MicroRNAs are biomarkers of post primary tuberculosis.


Identification: Shepelkova-Galina


Description

MicroRNAs are biomarkers of post primary tuberculosis.
Shepelkova G.S., Evstifeev V.V., Ergeshova A.E., Tarasov R.V., Bagirov M.A., Yeremeev V.V.
Central Tuberculosis Research Institute, Moscow, Russian Federation

A precondition for the development of post primary tuberculosis (TB) is the fault of natural resistance and specific immunity. Lung tuberculoma is a clinical form of TB, combining various encapsulated caseous foci with a long and often low-symptom course. Tuberculomas can have different genesis and originate from focal, infiltrative or dissiminated TB.

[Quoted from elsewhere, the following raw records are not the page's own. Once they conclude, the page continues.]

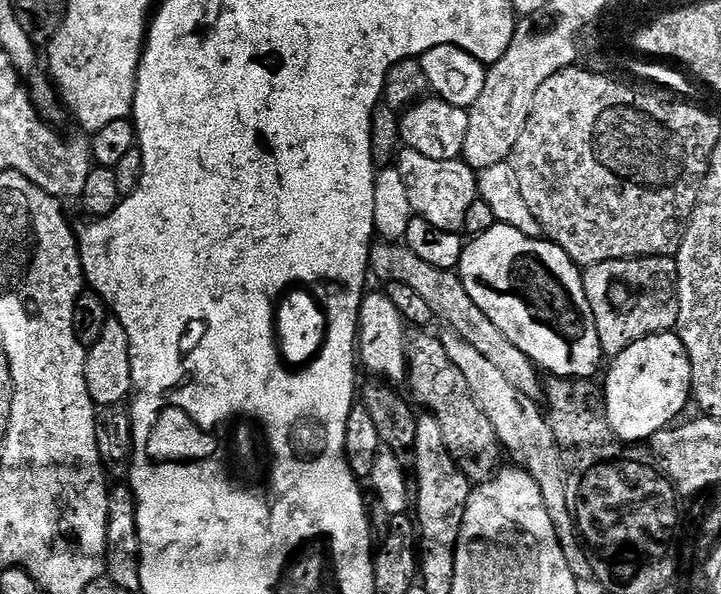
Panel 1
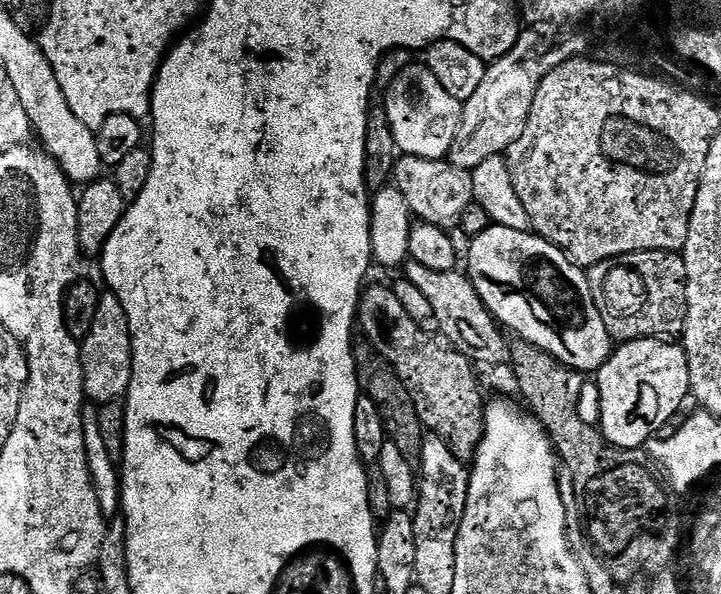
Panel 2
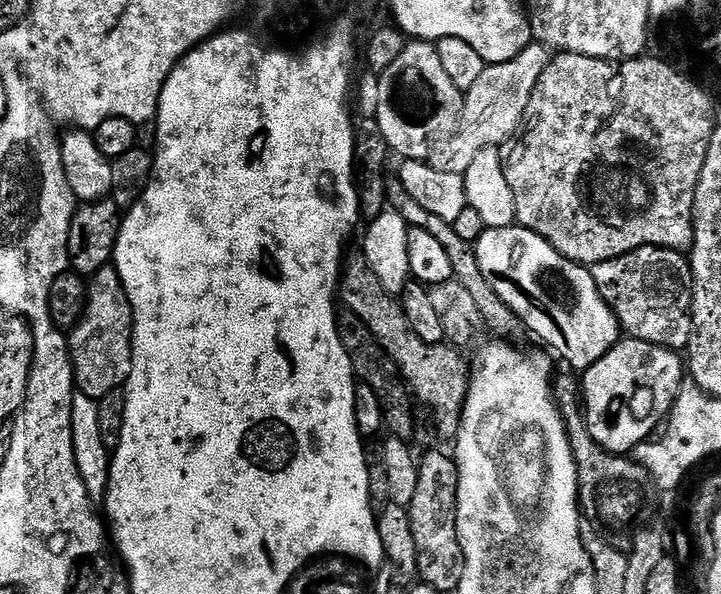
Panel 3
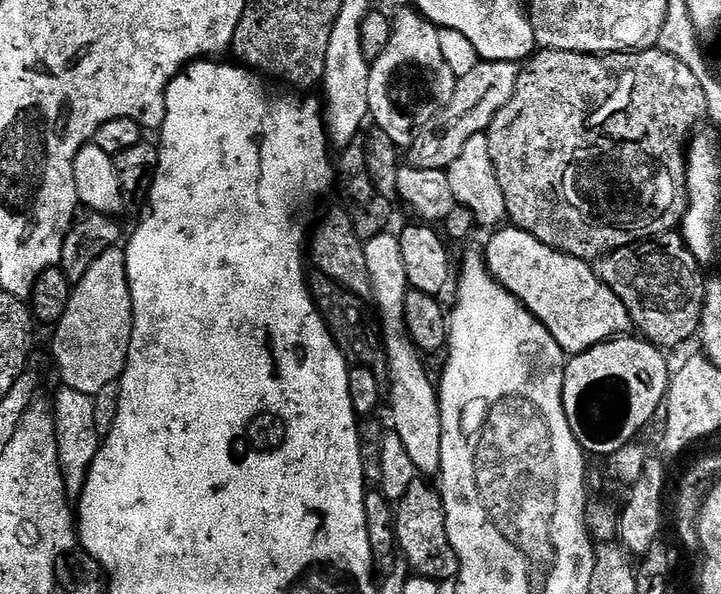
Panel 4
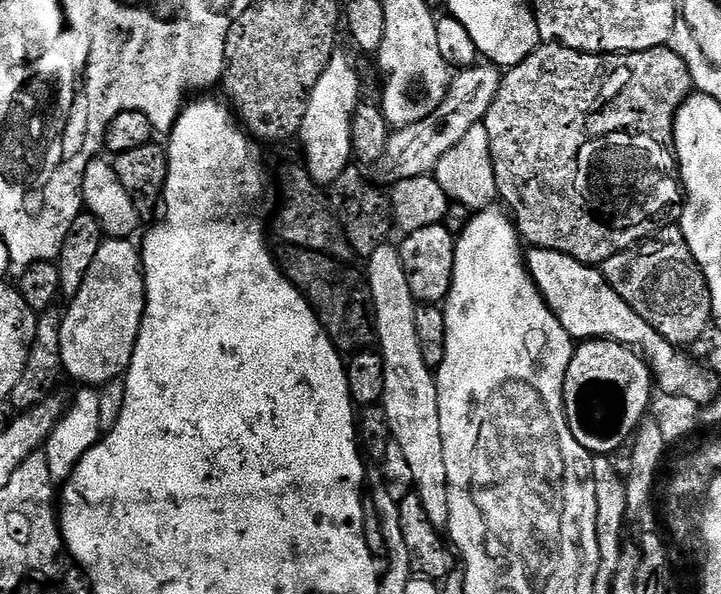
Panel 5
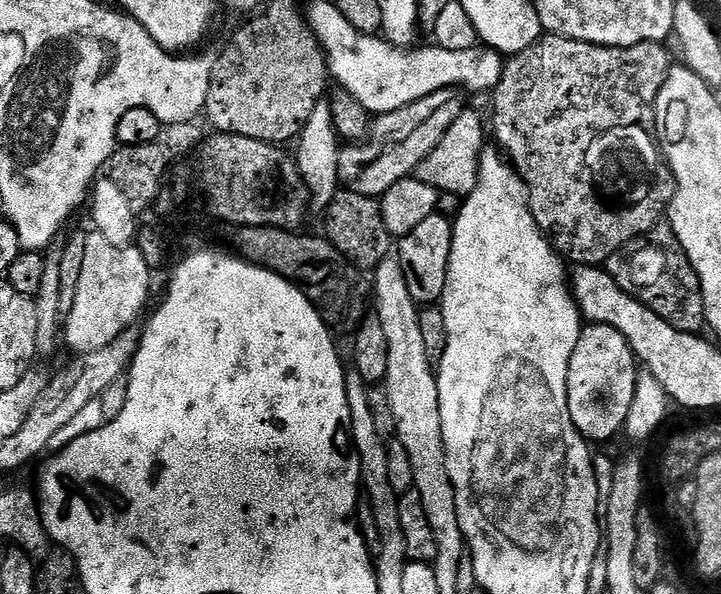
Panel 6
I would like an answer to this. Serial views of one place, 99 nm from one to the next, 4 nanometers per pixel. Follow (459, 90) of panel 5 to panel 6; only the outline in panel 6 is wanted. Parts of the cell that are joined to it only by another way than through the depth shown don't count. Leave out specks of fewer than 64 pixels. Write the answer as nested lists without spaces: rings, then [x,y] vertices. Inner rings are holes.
[[[443,88],[402,110],[394,110],[371,121],[367,137],[359,142],[341,147],[338,158],[339,183],[349,193],[379,198],[394,182],[407,180],[416,167],[442,142],[446,130],[454,126],[454,118],[465,111],[466,104],[460,101],[461,93],[454,88]]]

Fibrouscavernous pulmonary TB (FCT) is a chronic form characterized by the presence of a fibrous cavity, the development of fibrotic changes in the lung tissue and foci of bronchogenic dropout. FCT can result from the progression of any other form of pulmonary TB.
For the early initiation of adequate chemotherapy of TB, rapid differential diagnosis of the latent and active stages of the disease is important. MicroRNAs (miRs) might play a major part in the outcome of TB, since early work has implicated miRs as regulators of the immune response.

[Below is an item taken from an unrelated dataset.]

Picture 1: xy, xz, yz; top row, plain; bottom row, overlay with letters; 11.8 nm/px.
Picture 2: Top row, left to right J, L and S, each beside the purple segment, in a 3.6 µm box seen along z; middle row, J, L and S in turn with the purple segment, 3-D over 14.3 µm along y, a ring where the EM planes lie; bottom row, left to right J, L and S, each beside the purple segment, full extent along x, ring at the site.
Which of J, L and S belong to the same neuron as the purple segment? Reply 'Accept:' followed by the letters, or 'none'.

Aim: In this study we describe serum expression pattern of 5 selected miRs in patients with different variants of post primary TB. We analyzed their value as biomarkers of inflammation activity in TB patients.
Methods: Serum samples were collected from 30 patients with FCT, 30 patients with “silent” tuberculoma, 30 patients – tuberculoma with “decay” and 30 TB contacts. RNA was extracted with TRIzol LS. 3 pools of extracted RNA within each group were analyzed by miScript miRNA PCR Array (QIAGEN) to select the users miRNAs set and TaqMan RT-PCR Assay was used for data verification.

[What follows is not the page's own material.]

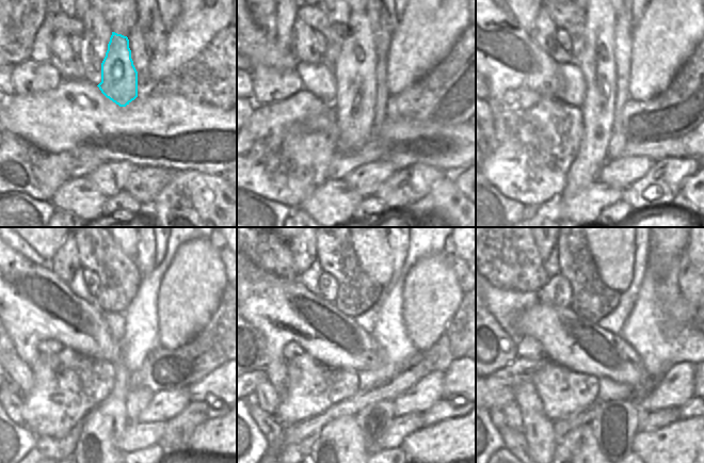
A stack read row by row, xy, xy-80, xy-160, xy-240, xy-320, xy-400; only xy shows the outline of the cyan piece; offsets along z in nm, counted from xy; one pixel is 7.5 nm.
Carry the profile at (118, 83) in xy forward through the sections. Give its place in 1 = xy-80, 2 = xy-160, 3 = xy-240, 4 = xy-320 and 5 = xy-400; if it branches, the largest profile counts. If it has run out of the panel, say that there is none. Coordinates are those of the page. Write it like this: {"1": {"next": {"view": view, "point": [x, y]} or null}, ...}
{"1": {"next": {"view": "xy-80", "point": [354, 69]}}, "2": {"next": {"view": "xy-160", "point": [597, 60]}}, "3": {"next": {"view": "xy-240", "point": [104, 426]}}, "4": {"next": {"view": "xy-320", "point": [340, 444]}}, "5": {"next": {"view": "xy-400", "point": [579, 444]}}}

Results: The analysis by miRNA PCR Array displayed differences in the expression of the miRs in TB patients as compared with the control group, and between the three groups of patients with different forms of TB. Data verification using real-time PCR displayed significant differences in the miRs profile of FCT patients compared with the contact group. The most prominent results were identified in patients with FCT: serum expression of miR-222, miR-223, miR-191 was downregulated, and expression of miR-26a was upregulated. The expression profile of serum miRNAs in tuberculoma with decay patients resembled that of FCT group. In “silent” tuberculoma group miR-191 expression was upregulated and miR-155 expression was inhibited.
Conclusions: We demonstrated significant changes of miRs levels in patients with various forms of post primary TB. These changes involved miRs from inflammatory and the fibrotic pathways. Our data form the basis for the development of a set of biomarkers for post primary TB variants.
This work was supported by the Scientific Program SR 0515-2019-0018.